# EXERCISE REQUIREMENTS
Each line of the records below that contains "Protection" needs to be copied.

# RECORDS FOR THIS TASK
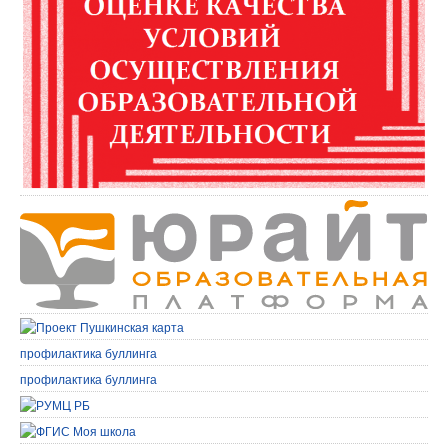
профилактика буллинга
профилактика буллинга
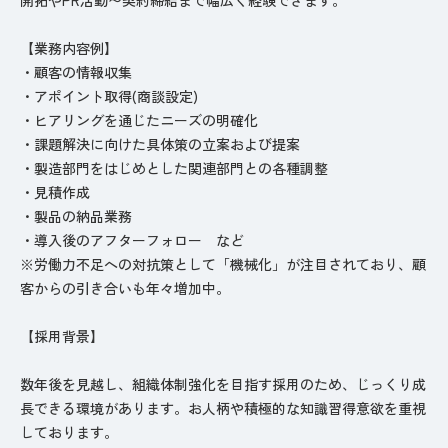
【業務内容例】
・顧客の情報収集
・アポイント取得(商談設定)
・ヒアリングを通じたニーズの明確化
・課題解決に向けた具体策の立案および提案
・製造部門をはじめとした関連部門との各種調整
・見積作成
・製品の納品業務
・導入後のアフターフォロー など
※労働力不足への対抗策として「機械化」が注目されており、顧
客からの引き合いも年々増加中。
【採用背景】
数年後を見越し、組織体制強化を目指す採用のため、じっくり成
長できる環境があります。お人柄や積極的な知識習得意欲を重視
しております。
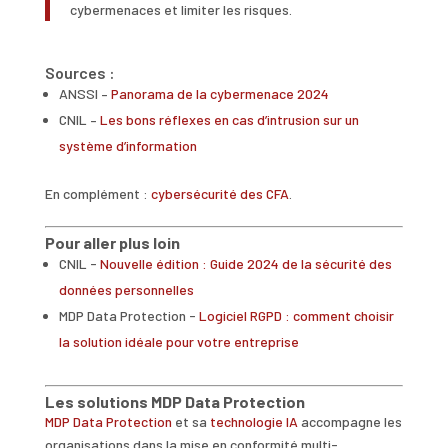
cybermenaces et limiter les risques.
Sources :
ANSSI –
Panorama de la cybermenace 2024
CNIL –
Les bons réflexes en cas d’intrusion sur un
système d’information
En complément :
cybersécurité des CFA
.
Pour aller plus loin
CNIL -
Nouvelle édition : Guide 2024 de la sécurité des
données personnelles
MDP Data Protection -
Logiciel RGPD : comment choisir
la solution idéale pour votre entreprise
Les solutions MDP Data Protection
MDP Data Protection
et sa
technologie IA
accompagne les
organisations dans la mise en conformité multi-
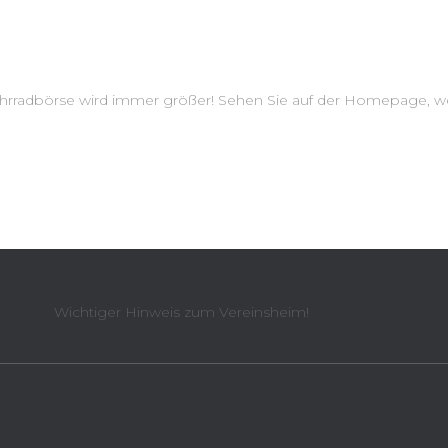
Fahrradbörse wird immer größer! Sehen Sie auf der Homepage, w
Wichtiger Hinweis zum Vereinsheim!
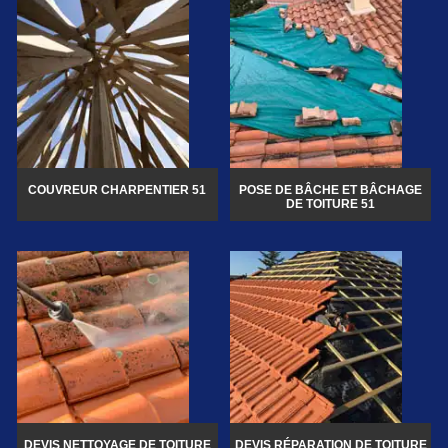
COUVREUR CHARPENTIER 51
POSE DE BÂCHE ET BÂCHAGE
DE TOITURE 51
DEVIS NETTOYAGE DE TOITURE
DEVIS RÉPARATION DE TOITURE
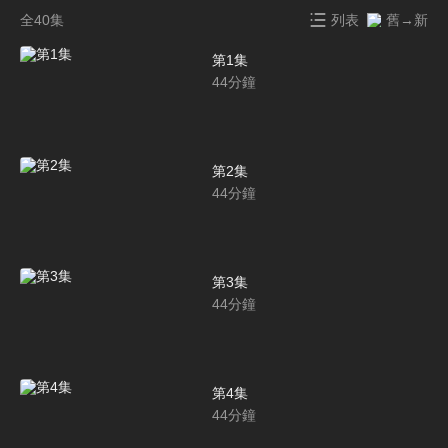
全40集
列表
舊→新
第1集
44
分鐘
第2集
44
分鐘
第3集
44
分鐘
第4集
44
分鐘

...

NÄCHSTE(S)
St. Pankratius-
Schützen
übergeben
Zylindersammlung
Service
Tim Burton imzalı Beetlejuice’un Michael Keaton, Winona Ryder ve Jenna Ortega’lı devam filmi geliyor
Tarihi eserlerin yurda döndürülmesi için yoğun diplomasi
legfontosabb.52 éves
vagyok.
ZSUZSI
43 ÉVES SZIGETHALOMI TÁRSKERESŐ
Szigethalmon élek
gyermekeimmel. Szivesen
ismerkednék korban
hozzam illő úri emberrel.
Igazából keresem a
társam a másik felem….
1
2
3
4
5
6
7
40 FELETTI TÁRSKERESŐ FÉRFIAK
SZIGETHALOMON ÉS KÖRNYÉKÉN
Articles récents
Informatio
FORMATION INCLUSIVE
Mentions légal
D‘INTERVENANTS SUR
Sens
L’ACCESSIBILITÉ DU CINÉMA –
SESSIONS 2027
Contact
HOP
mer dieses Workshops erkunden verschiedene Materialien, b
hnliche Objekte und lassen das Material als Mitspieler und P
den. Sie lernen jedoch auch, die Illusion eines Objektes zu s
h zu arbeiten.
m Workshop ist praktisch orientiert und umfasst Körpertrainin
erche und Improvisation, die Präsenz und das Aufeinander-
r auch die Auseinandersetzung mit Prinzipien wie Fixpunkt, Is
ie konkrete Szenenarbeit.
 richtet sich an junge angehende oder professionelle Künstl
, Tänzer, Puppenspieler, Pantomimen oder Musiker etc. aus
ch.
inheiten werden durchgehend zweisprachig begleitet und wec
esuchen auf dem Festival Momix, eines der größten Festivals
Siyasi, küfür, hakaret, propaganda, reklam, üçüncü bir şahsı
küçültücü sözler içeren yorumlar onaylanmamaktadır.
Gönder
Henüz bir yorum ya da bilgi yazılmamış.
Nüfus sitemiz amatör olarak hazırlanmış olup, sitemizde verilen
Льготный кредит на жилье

# RESPONSE AREA
MDP Data Protection -
Les solutions MDP Data Protection
MDP Data Protection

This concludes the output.